→ **DATASET**:
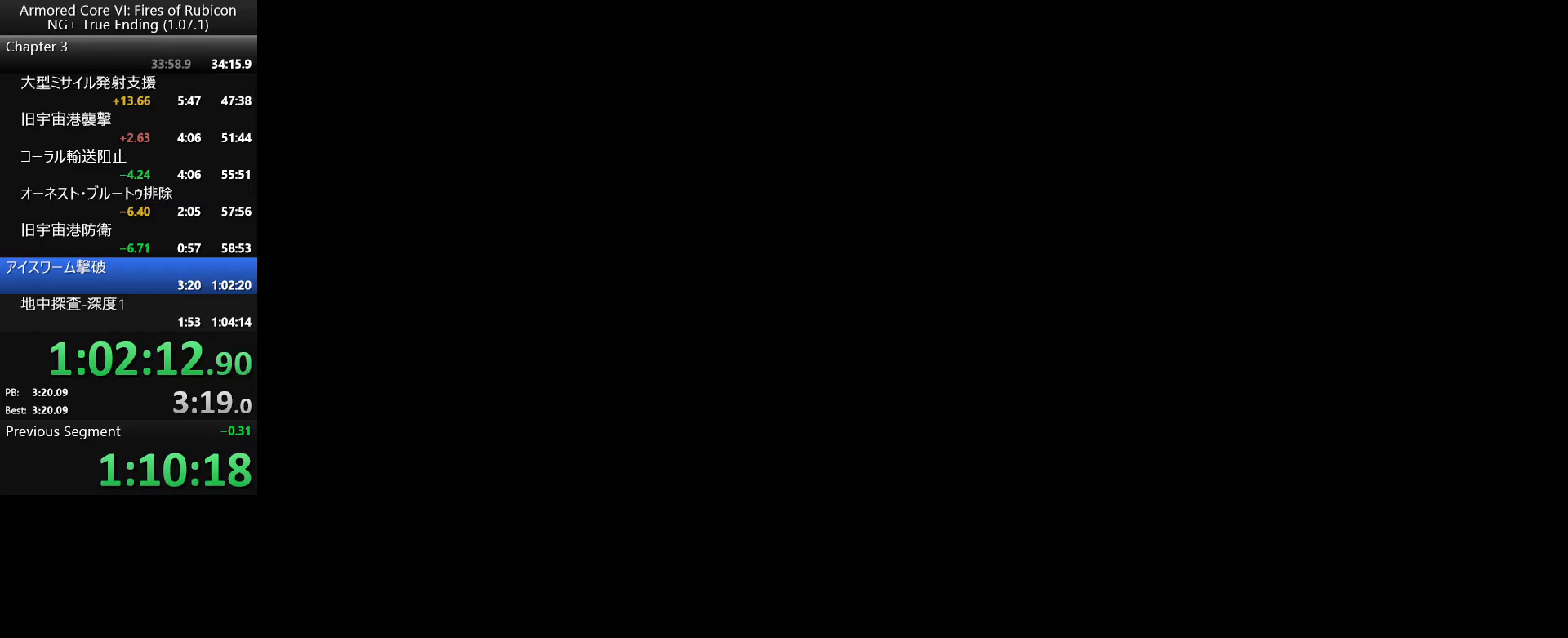
{"keys": ["tab"], "mouse": [], "events": [[17, "tab", "up"], [50, "return", "up"], [83, "tab", "down"], [133, "return", "down"], [150, "tab", "up"], [183, "return", "up"], [217, "tab", "down"], [250, "return", "down"], [267, "tab", "up"], [300, "return", "up"], [333, "tab", "down"], [383, "return", "down"], [400, "tab", "up"], [433, "return", "up"], [450, "tab", "down"]]}
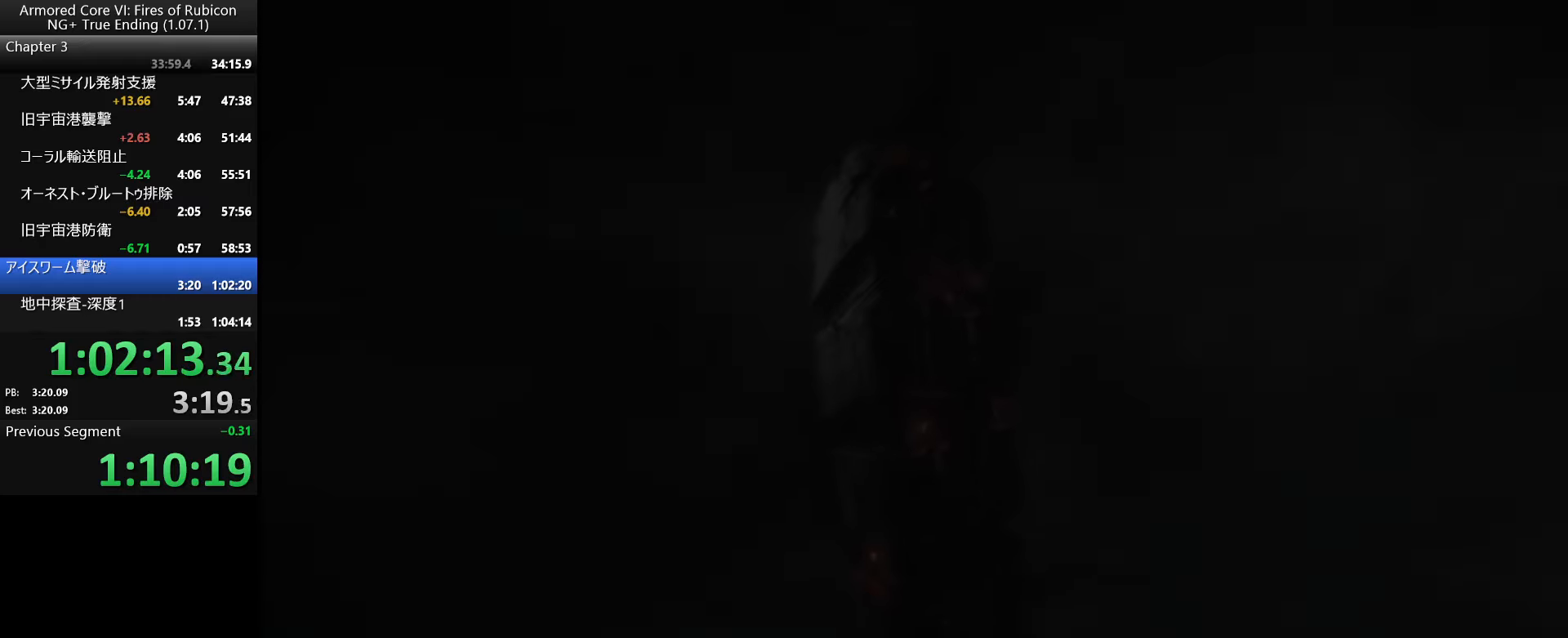
{"keys": [], "mouse": [], "events": [[17, "return", "down"], [33, "tab", "up"], [67, "return", "up"], [83, "tab", "down"], [133, "return", "down"], [150, "tab", "up"], [383, "return", "up"], [433, "return", "down"], [500, "return", "up"]]}
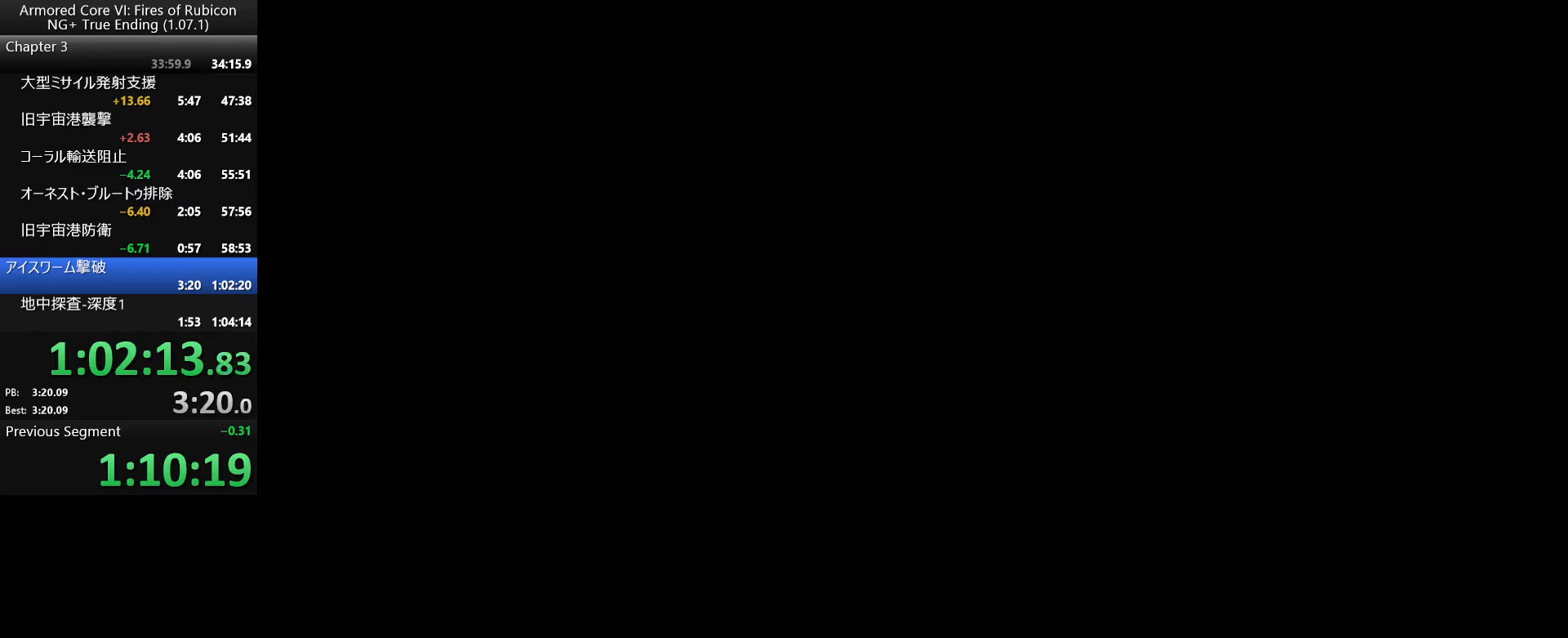
{"keys": ["tab"], "mouse": [], "events": [[17, "return", "down"], [67, "return", "up"], [100, "return", "down"], [133, "return", "up"], [150, "return", "down"], [250, "tab", "down"], [283, "return", "up"], [317, "return", "down"], [317, "tab", "up"], [383, "return", "up"], [383, "tab", "down"], [417, "return", "down"], [433, "tab", "up"], [500, "return", "up"], [500, "tab", "down"]]}
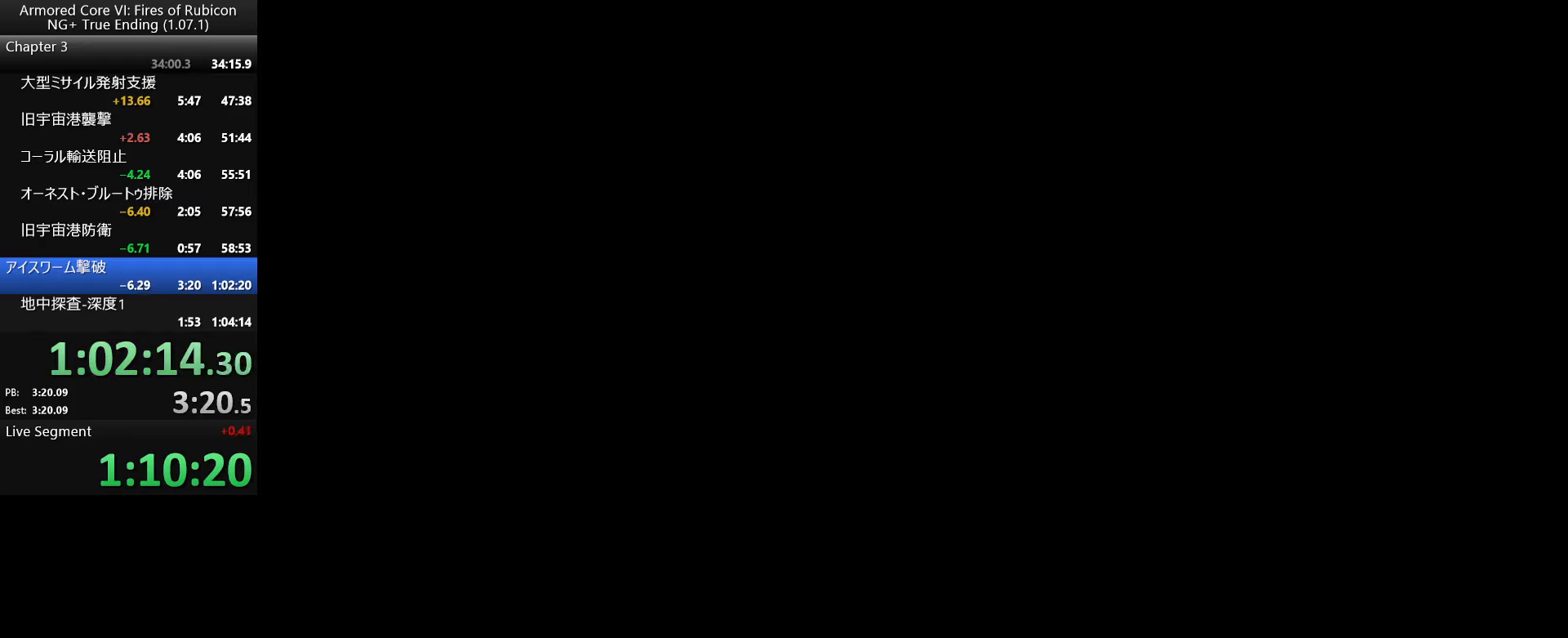
{"keys": [], "mouse": [], "events": [[67, "return", "down"], [67, "tab", "up"], [117, "return", "up"], [133, "tab", "down"], [183, "return", "down"], [200, "tab", "up"], [267, "return", "up"], [267, "tab", "down"], [333, "return", "down"], [333, "tab", "up"], [383, "return", "up"]]}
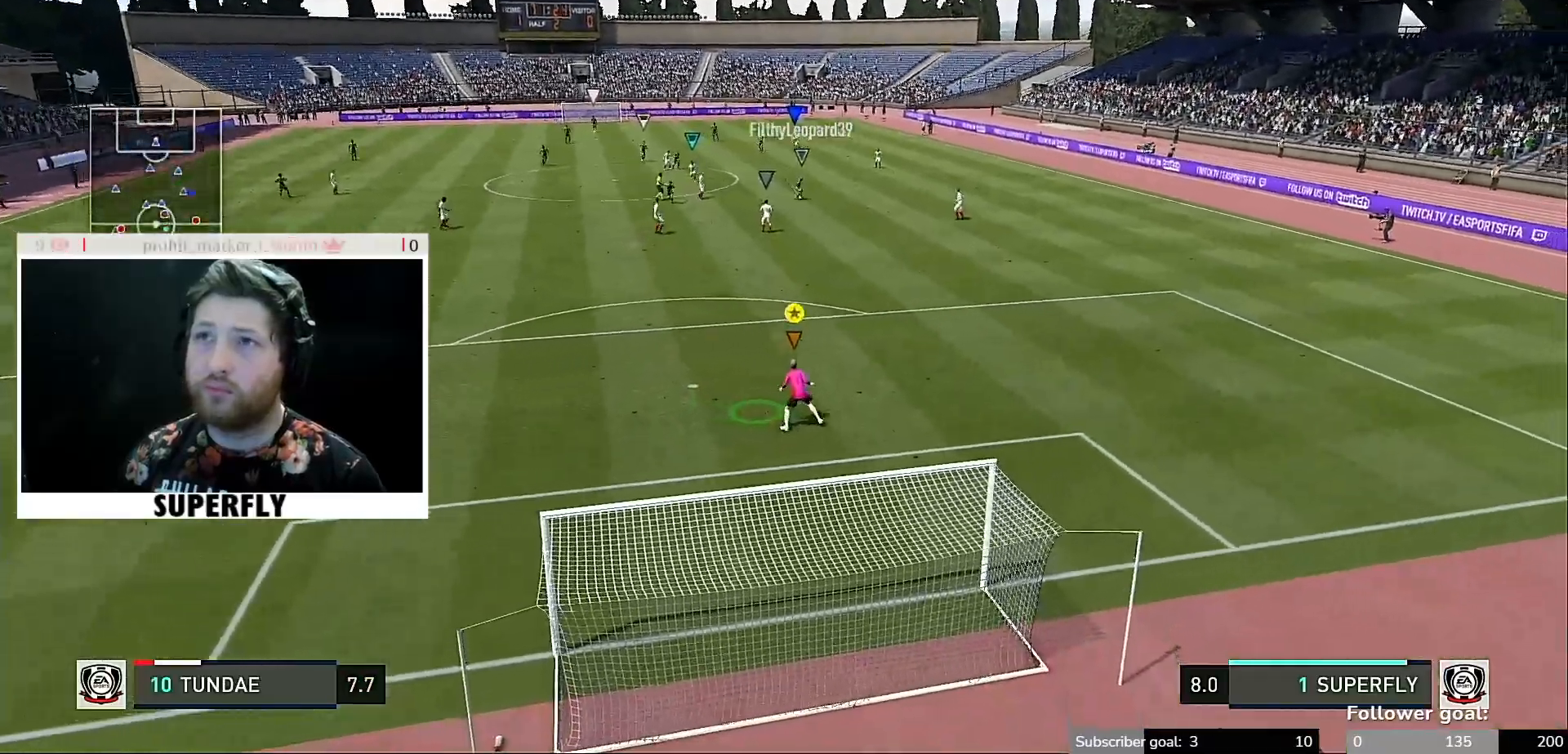
Gameplay with a controller (Xbox layout); each line is a JSON object with the inputs held at the frame after it. "events" lists button and stick changes between this image and that frame as [ms after this image, input, new state], when the widget could be followed in between. Not read: L3 R3.
{"buttons": [], "left_stick": "down", "right_stick": "center"}
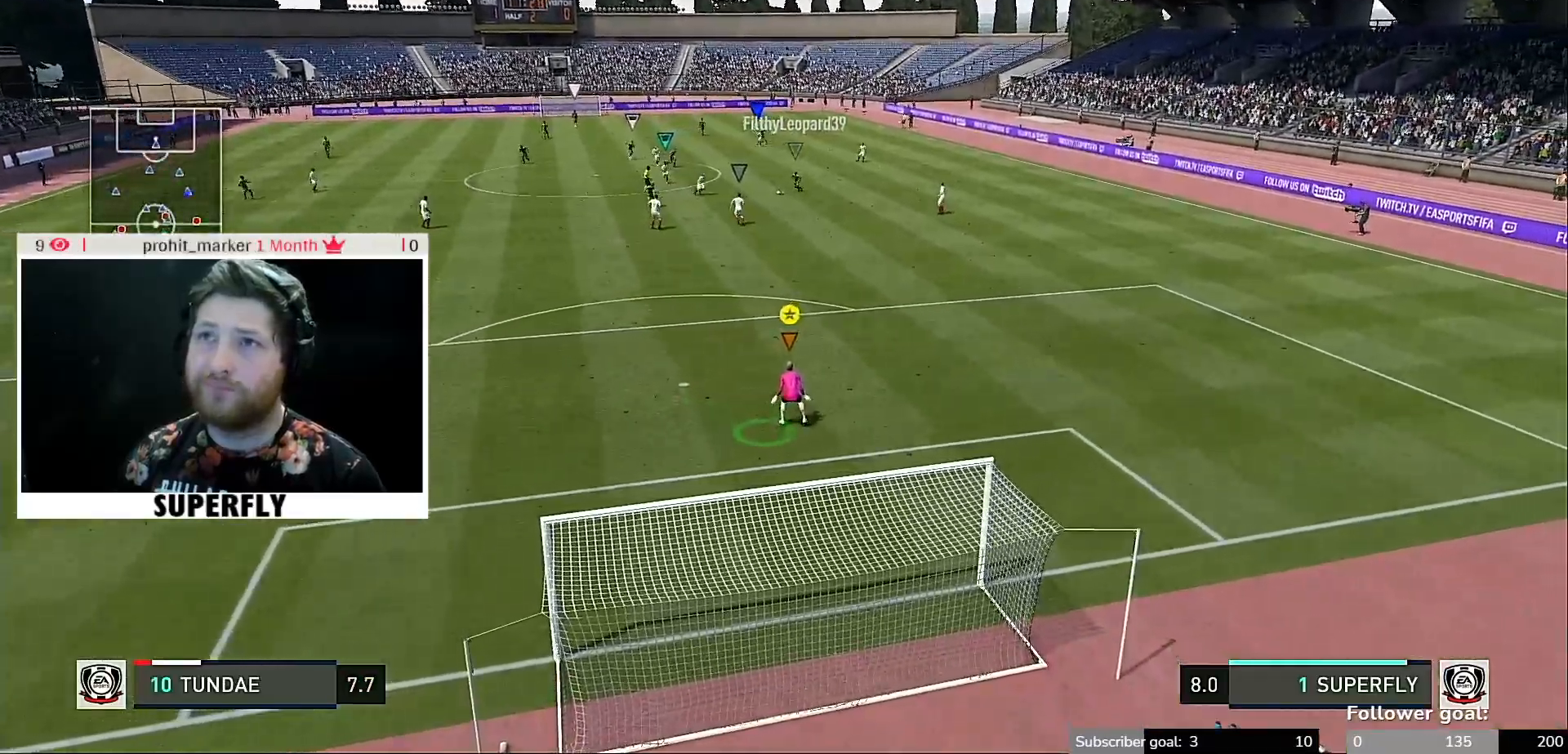
{"buttons": [], "left_stick": "center", "right_stick": "center", "events": [[100, "left_stick", "center"]]}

→ **WHAT TO DO**:
Could the data be reproduced exactly, with the pictures omitted?

→ **TASK ANSWER**:
{"keys": ["tab"], "mouse": [], "events": [[17, "tab", "up"], [50, "return", "up"], [83, "tab", "down"], [133, "return", "down"], [150, "tab", "up"], [183, "return", "up"], [217, "tab", "down"], [250, "return", "down"], [267, "tab", "up"], [300, "return", "up"], [333, "tab", "down"], [383, "return", "down"], [400, "tab", "up"], [433, "return", "up"], [450, "tab", "down"]]}
{"keys": [], "mouse": [], "events": [[17, "return", "down"], [33, "tab", "up"], [67, "return", "up"], [83, "tab", "down"], [133, "return", "down"], [150, "tab", "up"], [383, "return", "up"], [433, "return", "down"], [500, "return", "up"]]}
{"keys": ["tab"], "mouse": [], "events": [[17, "return", "down"], [67, "return", "up"], [100, "return", "down"], [133, "return", "up"], [150, "return", "down"], [250, "tab", "down"], [283, "return", "up"], [317, "return", "down"], [317, "tab", "up"], [383, "return", "up"], [383, "tab", "down"], [417, "return", "down"], [433, "tab", "up"], [500, "return", "up"], [500, "tab", "down"]]}
{"keys": [], "mouse": [], "events": [[67, "return", "down"], [67, "tab", "up"], [117, "return", "up"], [133, "tab", "down"], [183, "return", "down"], [200, "tab", "up"], [267, "return", "up"], [267, "tab", "down"], [333, "return", "down"], [333, "tab", "up"], [383, "return", "up"]]}
Gameplay with a controller (Xbox layout); each line is a JSON object with the inputs held at the frame after it. "events" lists button and stick changes between this image and that frame as [ms after this image, input, new state], when the widget could be followed in between. Not read: L3 R3.
{"buttons": [], "left_stick": "down", "right_stick": "center"}
{"buttons": [], "left_stick": "center", "right_stick": "center", "events": [[100, "left_stick", "center"]]}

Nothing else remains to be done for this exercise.